Tuesday 17 September 2019

Movie Review: Boo (2005)

Boo (2005) starts with an amusing Scream parody. It's all downhill from there.

Four college kids decide to break into a haunted hospital on Halloween and get stuck there. Meanwhile, the son of a cop (Michael Samluk's Allan) enlists his father's partner and washed-up actor, Dynamite Jones (Dig Wayne), to look for his sister who went missing after she and her friends also broke into the hospital.

Honestly, the whole "college kids" thing is a joke because the actors are clearly much older than they're supposed to be. It's actually pretty cringe-worthy.

Boo doesn't have much to recommend it in the way of acting (seriously, it's not good) but the sets are effective. The abandoned mental hospital is creepy, which is helped by things like falling dust and long shadows. Light and shadow is a win. Casting... not so much.

Supposedly, the ghost who possesses each of the "kids" in turn makes them mistrust each other until they crack and start killing their friends. Why, I don't know, since that has nothing to do with who the ghost was as a (despicable) person.

They try to set up the mistrust quite early when Kevin (Jilan VanOver) pretends to attack his girlfriend and psychic, Jessie (Trish Coren), then bullies her into going to the haunted hospital which she says over and over she doesn't want to do. His douchebaggery is just too over the top. By the time he shoots Trish's so-called best friend and person he's been having an affair with, Marie (Nicole Rayburn), in the head, you're just like, meh. Saw that coming.

The fourth friend, Freddy (Josh Holt),  is just whiny and lovesick. Poor little white boy stuck in The Dreaded Friend Zone. I hate that shit and I hate movies that perpetuate the myth of the friend zone. Not real, fuckers. Freddy knows he's being used but puts up with it because Marie will eventually fall for his lapdog devotion. Right? RIGHT?

*gag*

Speaking of dogs... I take away points from any movie that has a dog in it for no reason other than to do die--and Boo really didn't have enough points to lose.

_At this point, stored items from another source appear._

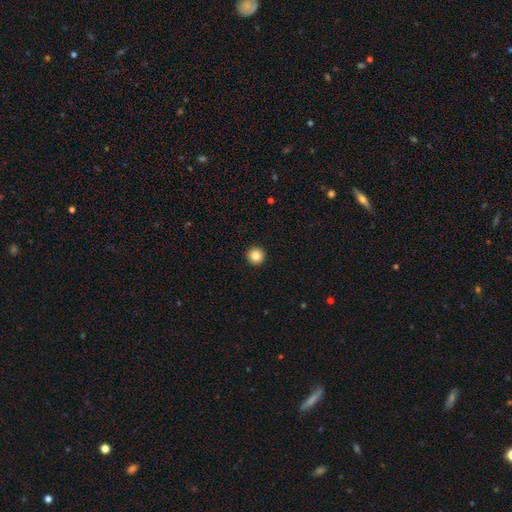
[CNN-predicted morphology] Smooth or featured? smooth (84%)
How rounded? round (96%)
Merging? none (94%)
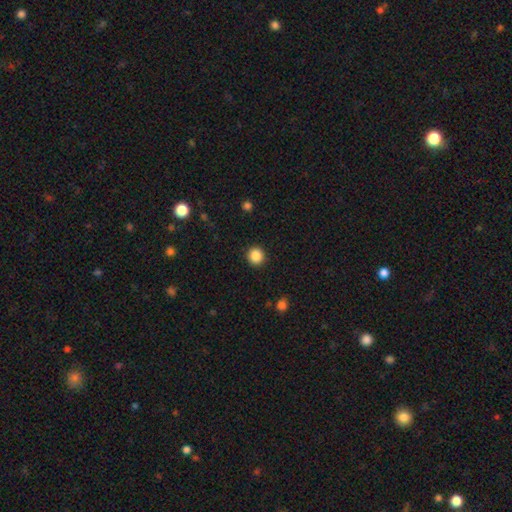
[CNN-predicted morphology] A smooth galaxy with no disk features (87%) that is round (92%).

Vote fractions:
- Smooth or featured? smooth: 87% / star or artifact: 10% / featured or disk: 3%
- How rounded? round: 92% / in between: 7% / cigar-shaped: 1%
- Merging? none: 92% / minor disturbance: 5% / major disturbance: 2% / merger: 1%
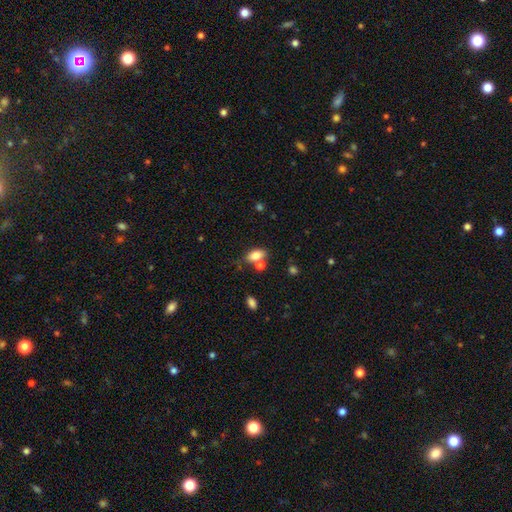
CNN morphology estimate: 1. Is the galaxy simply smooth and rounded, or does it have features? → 79% smooth, 13% featured or disk, 9% star or artifact.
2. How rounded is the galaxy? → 88% in between, 7% cigar-shaped, 6% round.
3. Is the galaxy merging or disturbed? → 55% none, 26% merger, 14% minor disturbance, 5% major disturbance.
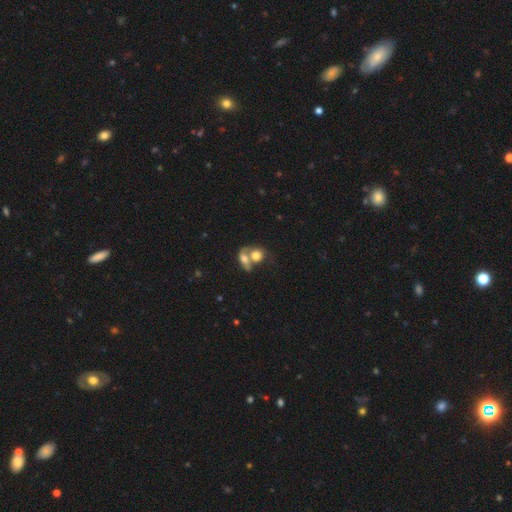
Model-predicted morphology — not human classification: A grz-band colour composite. It shows a smooth galaxy with no disk features (67%) that is round (50%). Merging: merger (68%).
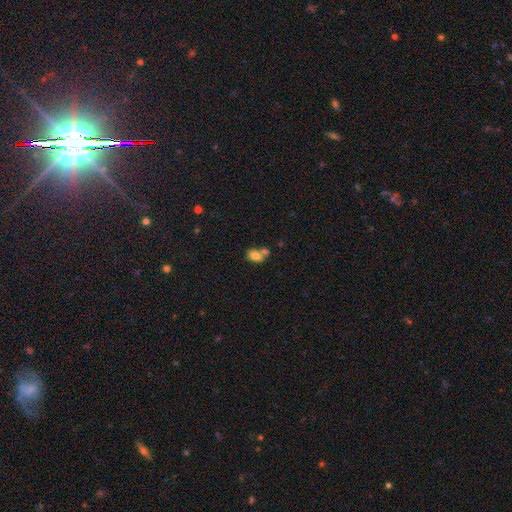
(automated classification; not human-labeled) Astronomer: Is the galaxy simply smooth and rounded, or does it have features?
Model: smooth — 77%.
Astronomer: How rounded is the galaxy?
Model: in between — 69%.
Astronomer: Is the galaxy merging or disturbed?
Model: merger — 46% (runner-up: none, 38%).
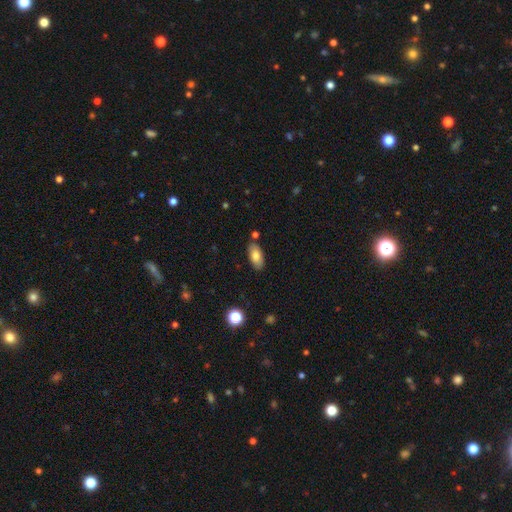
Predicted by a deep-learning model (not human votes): This appears to be a smooth galaxy with no disk features (78%) that is in between round and cigar-shaped (92%). Merging: none (82%).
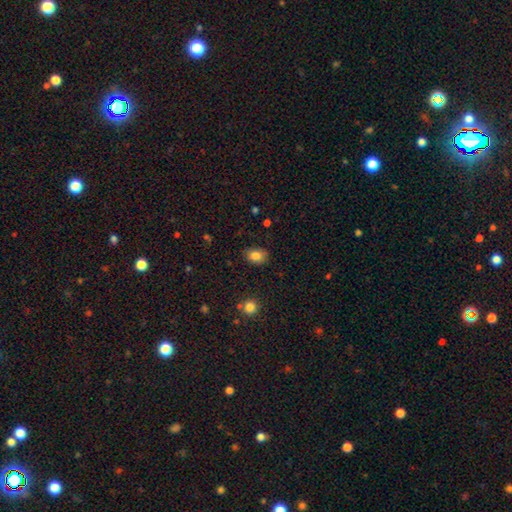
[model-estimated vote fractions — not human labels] The model was most divided on "how rounded": in between: 72%, round: 27%, cigar-shaped: 1%. More confident: smooth or featured — smooth (83%); merging — none (81%).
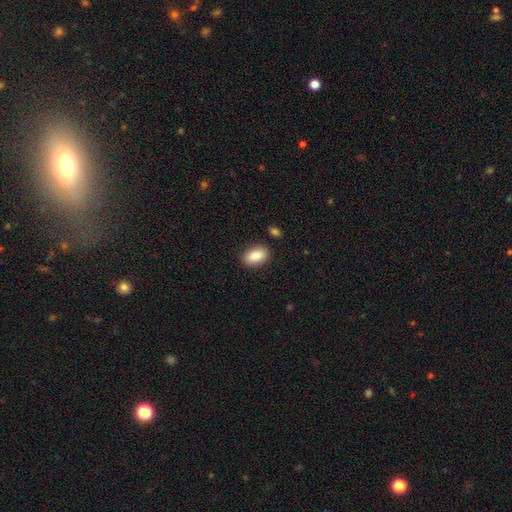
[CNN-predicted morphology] This is clearly a smooth galaxy (87%). How rounded: clearly in between (91%). Merging: clearly none (87%).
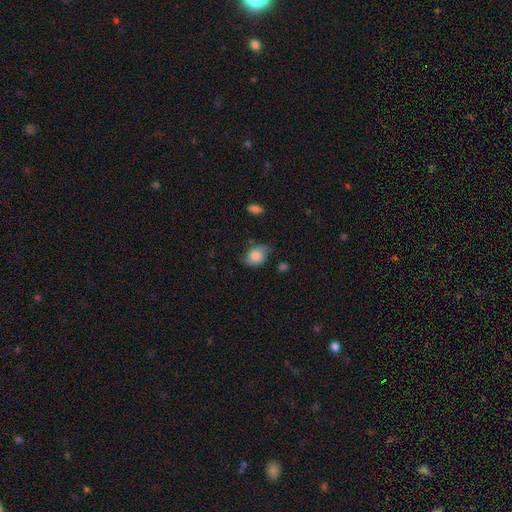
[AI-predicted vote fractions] smooth 72%, featured or disk 19%, star or artifact 8%. Down the decision tree: how rounded — in between (61%); merging — none (57%).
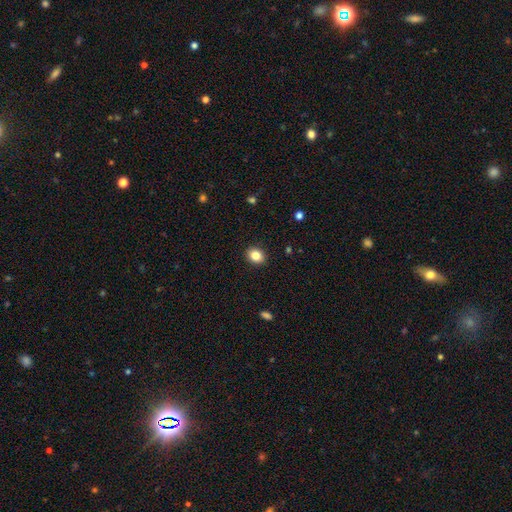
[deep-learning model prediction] Smooth or featured: smooth — 84% (star or artifact — 10%)
How rounded: round — 53% (in between — 46%)
Merging: none — 91% (minor disturbance — 6%)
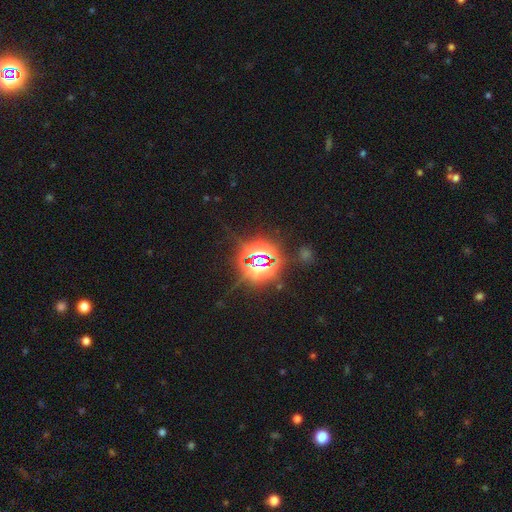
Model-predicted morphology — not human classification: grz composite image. It shows a star or artifact, not a galaxy (81%).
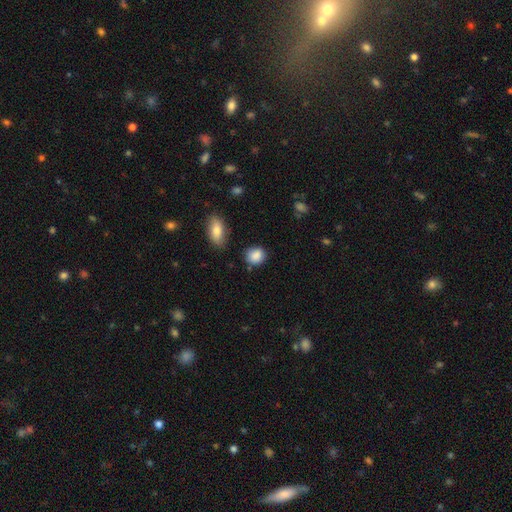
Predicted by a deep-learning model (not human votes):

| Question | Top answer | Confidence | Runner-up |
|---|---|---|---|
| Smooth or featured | smooth | 88% | star or artifact (8%) |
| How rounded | round | 67% | in between (31%) |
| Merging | none | 79% | minor disturbance (15%) |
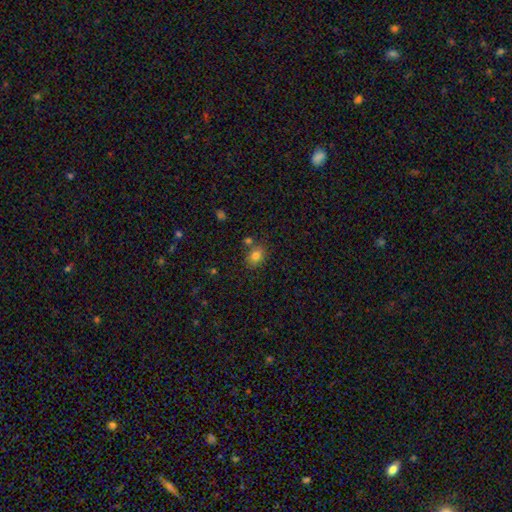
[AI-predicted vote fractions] smooth 80%, star or artifact 12%, featured or disk 8%. Down the decision tree: how rounded — in between (60%); merging — none (71%).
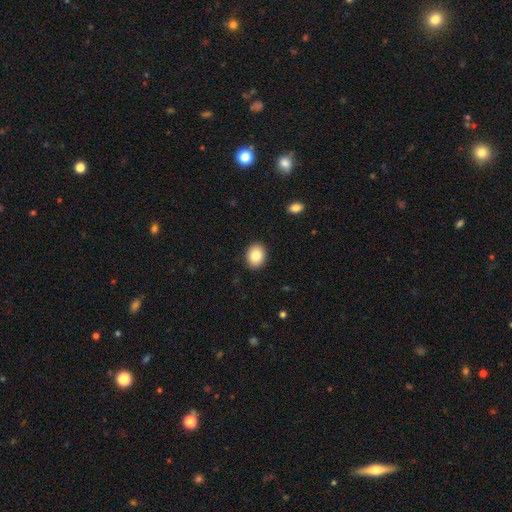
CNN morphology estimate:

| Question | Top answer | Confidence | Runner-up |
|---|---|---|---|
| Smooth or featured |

Boo has no focus. There's too much going on. I think I counted four subplots. Pick one, dammit, and do it well rather than trying to do a million things and getting them all wrong.

You've got the mental hospital that's haunted because a lunatic managed to light the whole place on fire with just a match and a newspaper. (Bull.) You've got Jessie's mother who went nuts then died--but not before passing on her psychic ability that none of Jessie's friends respect. (Her friends treat her like shit, by the way. The whole time.) You've got the other group of dumb ass kids that went into the hospital and never came out. You've got Allan trying to find his sister. You've got Dynamite Jones trying to prove he really is a hero. You've got psycho ghost trying to escape in the body of one of the teens. You've got nurse ghost trying to keep him there. And, oh yeah, you've got the ghost of a little girl who was in a mental hospital for no apparent reason except to get killed by the lunatic on the same day he burned it down.

Damn. Focus!

Here's the worst part for me: Boo touts horror legend Dee Wallace as its main star, which isn't even close to the truth. Sure, she's in a few flashbacks but even her presence isn't enough to save this one.

I honestly thought Boo was about three hours long when I was watching it but, no, that's just how long it felt. (It's actually short, at just an hour and thirty-three minutes. Still too long.)

The CGI isn't as bad as some of its peers, I guess, but its used so ineffectively that doesn't matter. They make a big deal out of making sure each other bleed to prove they're not ghosts/possessed/whatever--but the ghosts bleed too. And not just bleed. Bleed, melt, and explode. The viscera is over-the-top and feels like the main focus of the movie at times. Totally unnecessary, especially for a haunting, which should be mostly psychological.

Boo doesn't know what it wants to be and just ends up being a mess. Don't waste your time.